Silencing of the Escherichia coli bgl promoter: effects of template supercoiling and cell extracts on promoter activity in vitro.

Regulation of the Escherichia coli bgl promoter involves the catabolite gene activator protein (CAP) and silencer elements that are located upstream and downstream of the promoter and its CAP binding site. The promoter is kept in a repressed state by the silencer elements and other normally active CAP-dependent or -independent promoters are repressed as well when flanked by these elements. To assess the mechanism of promoter repression, single round in vitro transcription was carried out with plasmids bearing either the wild-type bgl promoter or one of two derivatives that escape repression in vivo by different mechanisms: C234 by improving the CAP binding site of the promoter and delta1 by a deletion within the upstream silencer sequence. Repression of the bgl promoter in vitro was shown to depend on template topology and the presence of cellular factors. With negatively supercoiled templates, all three promoters are transcribed to similar extents by purified E. coli RNA polymerase and no CAP dependence is apparent; with relaxed templates, transcription is CAP dependent, but the levels of transcription of the three promoters are comparable. Addition of crude cell extract to the simple transcription system leads to repression of all three promoter alleles in the absence of CAP. Repression of the mutant alleles but not of the wild-type promoter is completely relieved in the presence of the CAP-cAMP complex. The topology of the DNA template is also important in the differential regulation of these promoters. In the case of C234, repression by cell extract is completely relieved by CAP-cAMP on relaxed or negatively supercoiled templates, while complete derepression of delta1 by CAP-cAMP occurs on negatively supercoiled templates only.
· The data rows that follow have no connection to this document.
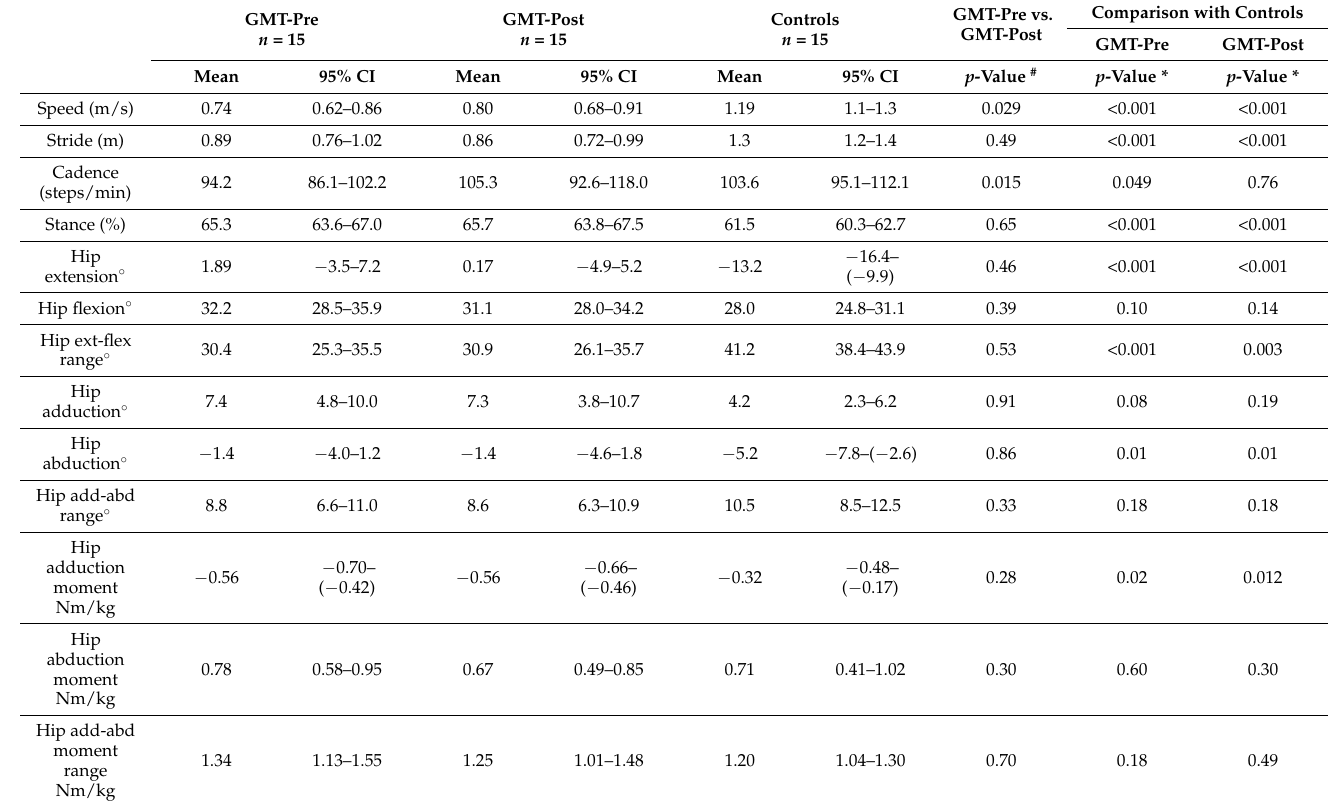
Table 2. Gait parameters in 15 controls and 15 patients undergoing gluteus maximus transfer pre- and postoperatively at the two-year follow-up.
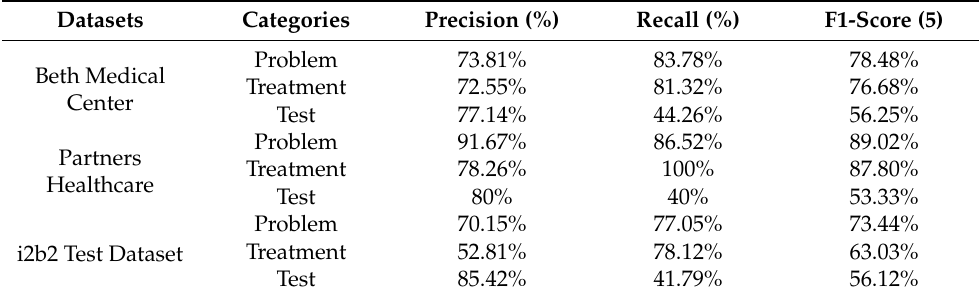
Table A3. Individual concepts performance measures for the Beth, Partner, and Test datasets, employing exact-plus-approximate (hybridized) term matching to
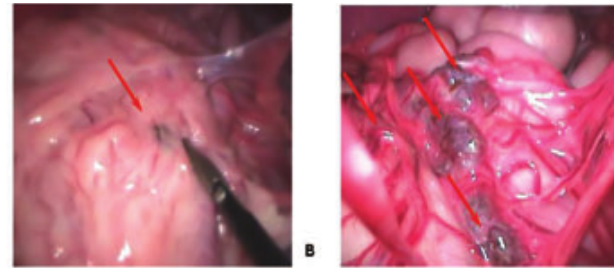
FIGURE 3 - Images from the video records made during the diagnostic laparoscopy of 5-spleen-chip autotransplanted animal ( A ), 10-spleen-chip autotransplanted animal ( B ) in the postoperative 12 th month. The arrows show to the spleen autotransplants.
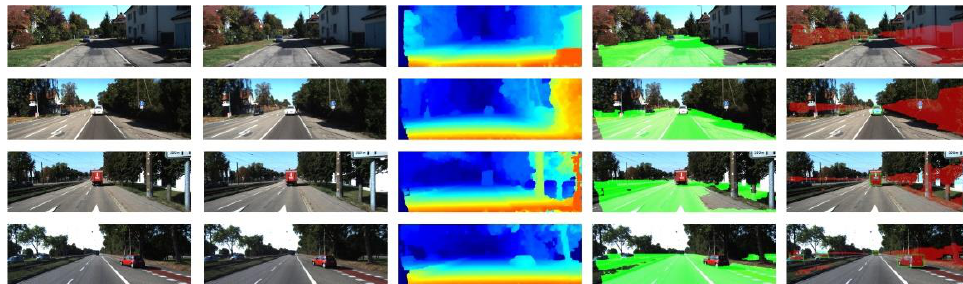
Figure 8. More about the detection results of the KITTI dataset in complex traffic scenarios. From left to right are the right image, left image, disparity image, free space extraction, and obstacle detection.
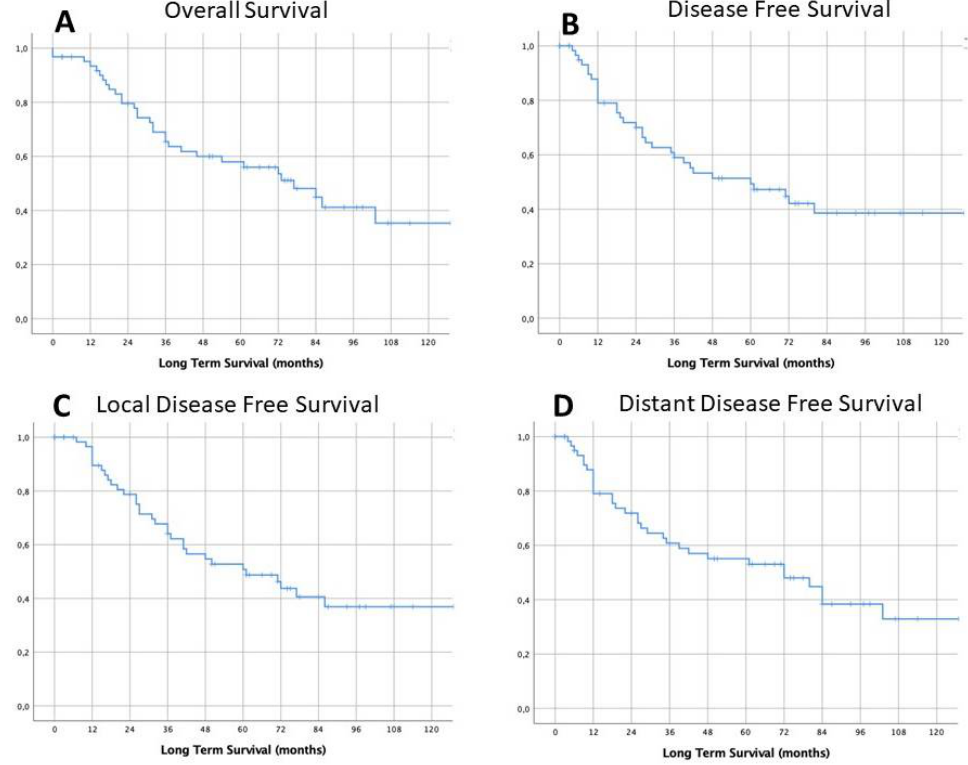
Figure 2. Survival long-term results: overall long-term survival (LTS) ( A ) and overall disease-free survival (DFS) ( B ), and local disease free survival ( C ) and distant disease-free survival ( D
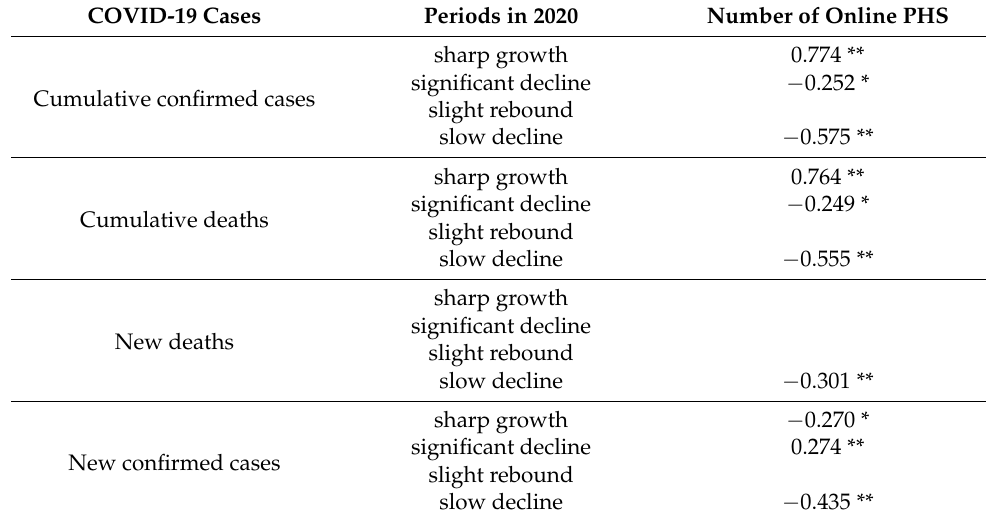
Table 3. Correlations between the COVID-19 cases and the number of PHS posts due to different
Repression by cell extract requires the presence of the histone-like protein H-NS. However, H-NS alone does not appear to be sufficient for specific silencing of the wild-type promoter, since repression of all three promoter alleles caused by purified H-NS protein is completely relieved by the CAP-cAMP complex. These data suggest that template topology, H-NS and other cellular factors are involved in the formation of a specific nucleoprotein structure in the bgl promoter-silencer region; the formation of this nucleoprotein structure keeps an otherwise active promoter in an inactive state.